__SELECTED EXCERPT__:
+-------+
Most people with personality disorders don’t accept that they have them. However, BPD is “A pervasive pattern of instability of interpersonal relationships, self-image, and affects, and marked impulsivity beginning by early adulthood and present in a variety of contexts, as indicated by five (or more) of the following:
(1) frantic efforts to avoid real or imagined abandonment. Note: Do not include suicidal or self-mutilating behavior covered in Criterion 5.
(2) a pattern of unstable and intense interpersonal relationships characterized by alternating between extremes of idealization and devaluation
(3) identity disturbance: markedly and persistently unstable self image or sense of self
(4) impulsivity in at least two areas that are potentially self-damaging (e.g., spending, sex, substance abuse, reckless driving, binge eating). Note: Do not include suicidal or self-mutilating behavior covered in Criterion 5.
(5) recurrent suicidal behavior, gestures, or threats, or self-mutilating behavior
(6) affective instability due to a marked reactivity of mood (e.g., intense episodic dysphoria, irritability, or anxiety usually lasting a few hours and only rarely more than a few days)
+-------+
__ACTIVITY__: Continue the passage listing the BPD criteria from its last sentence.
+-------+
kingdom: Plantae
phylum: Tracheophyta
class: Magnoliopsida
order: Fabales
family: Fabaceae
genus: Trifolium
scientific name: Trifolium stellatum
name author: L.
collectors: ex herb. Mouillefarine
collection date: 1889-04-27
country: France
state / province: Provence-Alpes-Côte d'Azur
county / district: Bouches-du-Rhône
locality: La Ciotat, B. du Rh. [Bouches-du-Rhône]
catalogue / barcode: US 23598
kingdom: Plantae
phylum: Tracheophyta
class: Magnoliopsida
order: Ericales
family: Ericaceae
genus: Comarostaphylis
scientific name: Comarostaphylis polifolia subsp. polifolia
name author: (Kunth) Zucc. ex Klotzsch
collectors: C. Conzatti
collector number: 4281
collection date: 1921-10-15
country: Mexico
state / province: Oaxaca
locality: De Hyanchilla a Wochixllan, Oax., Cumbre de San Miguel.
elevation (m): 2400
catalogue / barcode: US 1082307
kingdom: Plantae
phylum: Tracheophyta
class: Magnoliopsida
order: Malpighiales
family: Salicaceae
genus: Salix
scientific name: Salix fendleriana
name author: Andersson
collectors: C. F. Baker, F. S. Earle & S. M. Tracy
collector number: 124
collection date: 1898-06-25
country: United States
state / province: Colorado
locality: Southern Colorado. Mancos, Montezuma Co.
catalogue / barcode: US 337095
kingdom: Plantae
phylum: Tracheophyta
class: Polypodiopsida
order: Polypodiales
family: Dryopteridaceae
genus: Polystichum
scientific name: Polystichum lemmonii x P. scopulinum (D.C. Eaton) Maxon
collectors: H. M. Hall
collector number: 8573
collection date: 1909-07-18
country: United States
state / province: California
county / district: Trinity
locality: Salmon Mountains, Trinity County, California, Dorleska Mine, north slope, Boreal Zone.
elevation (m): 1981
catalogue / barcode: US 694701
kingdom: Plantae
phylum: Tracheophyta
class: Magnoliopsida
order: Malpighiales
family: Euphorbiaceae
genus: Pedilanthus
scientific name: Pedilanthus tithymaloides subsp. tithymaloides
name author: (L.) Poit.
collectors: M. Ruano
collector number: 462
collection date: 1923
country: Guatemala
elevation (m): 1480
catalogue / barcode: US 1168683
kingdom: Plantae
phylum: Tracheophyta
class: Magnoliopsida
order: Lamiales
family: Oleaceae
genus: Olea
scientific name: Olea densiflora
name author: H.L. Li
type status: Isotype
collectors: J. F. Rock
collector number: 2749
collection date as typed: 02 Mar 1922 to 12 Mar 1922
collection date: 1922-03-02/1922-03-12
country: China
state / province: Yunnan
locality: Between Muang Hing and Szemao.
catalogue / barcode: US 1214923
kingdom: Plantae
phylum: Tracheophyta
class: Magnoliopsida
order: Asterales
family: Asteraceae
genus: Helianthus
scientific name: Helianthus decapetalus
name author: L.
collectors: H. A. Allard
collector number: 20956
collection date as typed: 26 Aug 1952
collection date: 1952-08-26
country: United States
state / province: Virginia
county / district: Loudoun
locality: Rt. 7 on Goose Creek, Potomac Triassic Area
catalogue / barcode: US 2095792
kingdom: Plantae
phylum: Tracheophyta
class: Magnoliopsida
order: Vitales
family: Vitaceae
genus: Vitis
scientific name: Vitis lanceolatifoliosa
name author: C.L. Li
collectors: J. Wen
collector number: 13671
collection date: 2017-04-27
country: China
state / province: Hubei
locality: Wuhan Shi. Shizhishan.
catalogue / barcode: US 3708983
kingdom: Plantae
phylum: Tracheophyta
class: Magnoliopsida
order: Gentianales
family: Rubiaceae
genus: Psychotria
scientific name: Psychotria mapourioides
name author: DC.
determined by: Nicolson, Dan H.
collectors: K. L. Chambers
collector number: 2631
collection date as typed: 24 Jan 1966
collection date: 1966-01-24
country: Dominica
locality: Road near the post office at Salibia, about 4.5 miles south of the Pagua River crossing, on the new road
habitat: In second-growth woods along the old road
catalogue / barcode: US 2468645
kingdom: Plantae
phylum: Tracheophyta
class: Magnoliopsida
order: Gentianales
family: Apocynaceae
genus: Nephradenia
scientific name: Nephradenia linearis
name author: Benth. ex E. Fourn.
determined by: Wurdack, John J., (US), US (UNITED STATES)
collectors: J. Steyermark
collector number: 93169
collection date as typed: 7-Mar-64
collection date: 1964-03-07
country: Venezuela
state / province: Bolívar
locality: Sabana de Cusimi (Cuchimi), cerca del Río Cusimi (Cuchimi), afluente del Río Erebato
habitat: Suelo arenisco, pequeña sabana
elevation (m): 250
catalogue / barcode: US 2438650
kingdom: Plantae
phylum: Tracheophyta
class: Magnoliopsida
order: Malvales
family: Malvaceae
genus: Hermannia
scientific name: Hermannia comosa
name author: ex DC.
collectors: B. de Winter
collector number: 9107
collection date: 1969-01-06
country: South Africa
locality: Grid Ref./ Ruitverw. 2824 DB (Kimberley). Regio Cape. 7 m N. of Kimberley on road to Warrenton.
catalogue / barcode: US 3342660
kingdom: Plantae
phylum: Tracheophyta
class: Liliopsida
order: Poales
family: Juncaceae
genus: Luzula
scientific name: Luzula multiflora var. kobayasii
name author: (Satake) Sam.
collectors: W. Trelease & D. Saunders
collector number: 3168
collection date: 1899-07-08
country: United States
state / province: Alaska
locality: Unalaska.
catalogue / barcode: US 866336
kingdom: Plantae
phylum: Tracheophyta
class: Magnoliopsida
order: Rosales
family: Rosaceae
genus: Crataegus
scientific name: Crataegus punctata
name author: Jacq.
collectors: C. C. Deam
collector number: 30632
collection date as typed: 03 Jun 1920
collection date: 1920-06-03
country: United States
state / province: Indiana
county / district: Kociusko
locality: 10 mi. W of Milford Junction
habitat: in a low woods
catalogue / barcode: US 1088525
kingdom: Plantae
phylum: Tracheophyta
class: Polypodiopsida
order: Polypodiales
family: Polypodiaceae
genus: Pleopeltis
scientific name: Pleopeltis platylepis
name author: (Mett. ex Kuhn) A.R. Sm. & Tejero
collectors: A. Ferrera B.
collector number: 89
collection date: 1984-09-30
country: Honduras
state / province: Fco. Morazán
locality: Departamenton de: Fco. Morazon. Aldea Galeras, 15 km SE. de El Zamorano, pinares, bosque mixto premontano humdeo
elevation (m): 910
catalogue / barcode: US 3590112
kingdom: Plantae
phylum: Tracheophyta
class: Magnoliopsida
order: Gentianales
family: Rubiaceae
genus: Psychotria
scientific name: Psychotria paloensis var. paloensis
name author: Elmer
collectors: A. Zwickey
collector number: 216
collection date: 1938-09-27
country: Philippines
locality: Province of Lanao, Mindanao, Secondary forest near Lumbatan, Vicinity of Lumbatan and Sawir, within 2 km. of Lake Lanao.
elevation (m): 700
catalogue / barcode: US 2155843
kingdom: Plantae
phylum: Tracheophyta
+-------+
__ANSWER__:
(7) chronic feelings of emptiness
(8) inappropriate, intense anger or difficulty controlling anger (e.g., frequent displays of temper, constant anger, recurrent physical fights)
(9) transient, stress-related paranoid ideation or severe dissociative symptoms
Looking at the above list, She had more than half of these symptoms. So, if mental health was her underlining issue isn’t it fair to say that to not treat your health issues can have disastrous outcomes on your life or the lives around you? I never saw her as a bitter or angry black woman. From the opening scene where she was fighting Robert I saw someone who comes unhinged quickly. Who fights someone for accidentally bumping into you in the rain? Her own words she stated how the rain does something to her. Her sisters confirmed that she had always been like this. Part of BPD is that her emotions are unstable and easily aroused and intense. Her behavior throughout the movie made me agree with the therapist.
Thanks for your comment.
Eh, there is much to be said about diagnosing black bodies by the labels of white science, and white supremacists who refuse to acknowledge their own grave psychopathy.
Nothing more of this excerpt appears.